Kinda, I explained. You have a defense in court for a pound in a half. Washington’s medical marijuana law doesn’t have arrest protection; if a cop wanted to be a dick, he could arrest you for possessing a gram, and after you bail out and go to court, then you can show your recommendation to the judge. But if I-502 passes, you will have arrest protection for an ounce of medicine. And don’t forget it also covers a pound of medibles – you know how they use the weight of the brownies and act as if that’s all marijuana? No more, you can have a pound of brownies or cookies or butter, whatever. And 72 ounces of tinctures!
We wrapped up the conversation and he told me his name was Courtney, he’s really glad he talked to me and learned the DUID was all about active THC, and he was the owner of a dispensary in town called “Left Coast Cannabis”. I smiled, realizing that flipping the vote of a dispensary owner is a huge coup, as many patients will just vote the way their “weed guy” tells them to vote.
Later that night, Courtney and Lest Coast Cannabis won a Medical Cannabis Cup for their medical collective that dispenses medicine to their medical marijuana patients.
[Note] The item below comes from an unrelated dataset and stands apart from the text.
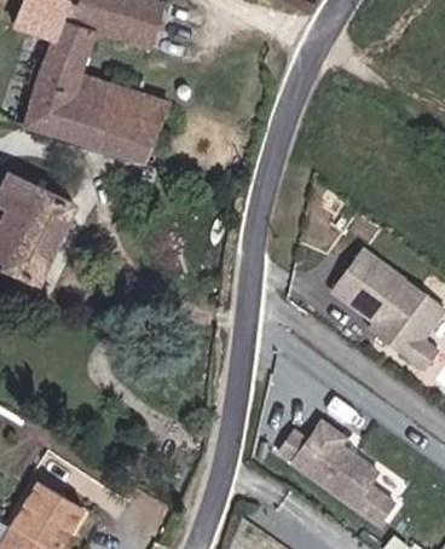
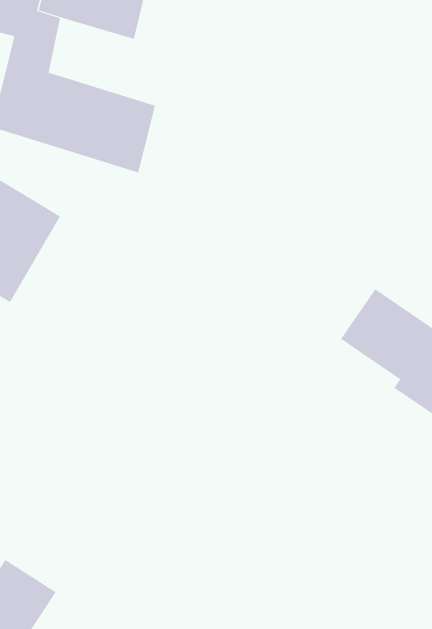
building: [276,428,394,528] -> none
I encourage all medical practitioners to adopt the Left Coast Cannabis medical dress code; nothing says “medical” like fishnet stockings and medi-pants. It would certainly make a colonoscopy or a root canal more bearable.
But a fellow like this, while well-meaning, is not someone providing the service and expertise one would expect from a pharmacist, but rather a bartender. And I have no problem with that, either, but we can only tell the general public it’s medical for so long before our own excesses become the case against us. Soon enough, there will be cannabinoid pharmaceuticals – GW Pharma’s starting human trials on some in 2013 – and THAT will be your “medical marijuana”, further painting our use of flower and oil as the domain of hedonists, not healers.
I mean, would you let a dentist or surgeon near you who advertised like this?
The highlight of the night was the awards presentation. I got to announce the award for Best Medible, which went to a dispensary named after Captain Kirk. (See, wouldn’t “Dr. McCoy” at least be more “medical”?) But the most awesome moment of any of the Cannabis Cups I have covered was to be backstage when our friend, the lovable Pirate of Pot, the one and only Ganja Jon, won the Best Concentrate award with his brother for their preparation of butane hash oil. It was just a couple of years ago he was a shy, frightened kid facing three days a week of kidney dialysis, doing his first media interview on the issue of medical marijuana and organ transplant. Through a harrowing transplant and the loss of his non-functioning eye he kept up his commitment to the cannabis community, becoming a cannabis expert in his own right on the rapidly-evolving subject of cannabis concentrates. Now he’s at the top of that field and I couldn’t be more proud.